I’ve been thinking a lot about my job history, and which jobs really motivated me to do what could be considered my best work. It didn’t take me long to realize that the two most satisfying AND motivating jobs were relatively low-paying: one was a co-op term working at a high school providing on-site technical support, and the other was a job providing technical support and software testing to a company working with the not-for-profit sector. After a fun little jaunt down memory lane, I started to question what about those jobs was so great? In both cases, I had come from a job that paid much better, and should have had more room to advance. Shouldn’t those high-paying and upwardly-mobile jobs be the ones that stuck out?

Over the last 5 years or so, I’ve come to realize that while money is useful, it doesn’t really connect to job satisfaction for me. I wouldn’t go as far as to say it is completely disconnected; rather, it seems orthogonal to feeling motivated and satisifed at a job. Some people certainly seem to be driven by money, and if that works for them, great! In some respects, that makes things a bit easier – after all, most employers tend to approach hiring and retention by using money and, to some degree, money-related benefits like RRSP contribution matching, health benefits, etc. These things can make day-to-day life easier, but at least in my case, they don’t necessarily connect with how much I enjoy my work. Advancement, at least in terms of titles, hasn’t really done much for me either. I’ve had promotions, and it feels good for a while, but the glow tends to wear off quickly.

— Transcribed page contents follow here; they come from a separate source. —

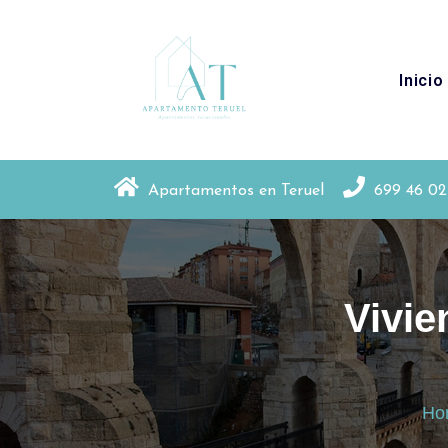
Inicio
Apartamentos en Teruel y en La Puebla d
Apartamentos en Teruel
699 46 02
Vivie
Ho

So, then what does motivate me?

Both of the jobs that I consider the most enjoyable of my career had a few things in common besides being relatively low-paying:

1) Lots of creative challenges
2) Not too much monotony
3) Most of the other employees were reasonably enthusiastic about what they were doing
4) The underlying reason for the jobs was to help people (students and not-for-profits, respectively)

Based on these 4 points, I decided that my ultimate job ad would be as follows:

Want to work someplace fun, where nearly-excessive enthusiasm is not only ok, but encouraged? Then you should come work for us! Your mission, should you choose to accept it, will be to help us help make the world a better place. You’ll have the opportunity to move around and work on lots of cool projects. There will be hard work, but we think you’ll have a blast!

Lots of employers claim that they’re fun places to work, and that they value creativity. Wouldn’t it be great if that were actually the case? Unfortunately, the reality is that most businesses, at the end of the day, count on far too much regularity in their employees to nurture a creative environment. Even the place that was once the bastion of techno-creativity and overall awesomeness, Google, has started getting all buttoned-down. Does that somehow makes them better than they were before? Maybe, maybe not. I can tell you that changing the corporate culture from a model that openly encourages creative thinking to a more by-the-book model, you will likely lose the respect and loyalty of the very people who helped make you successful.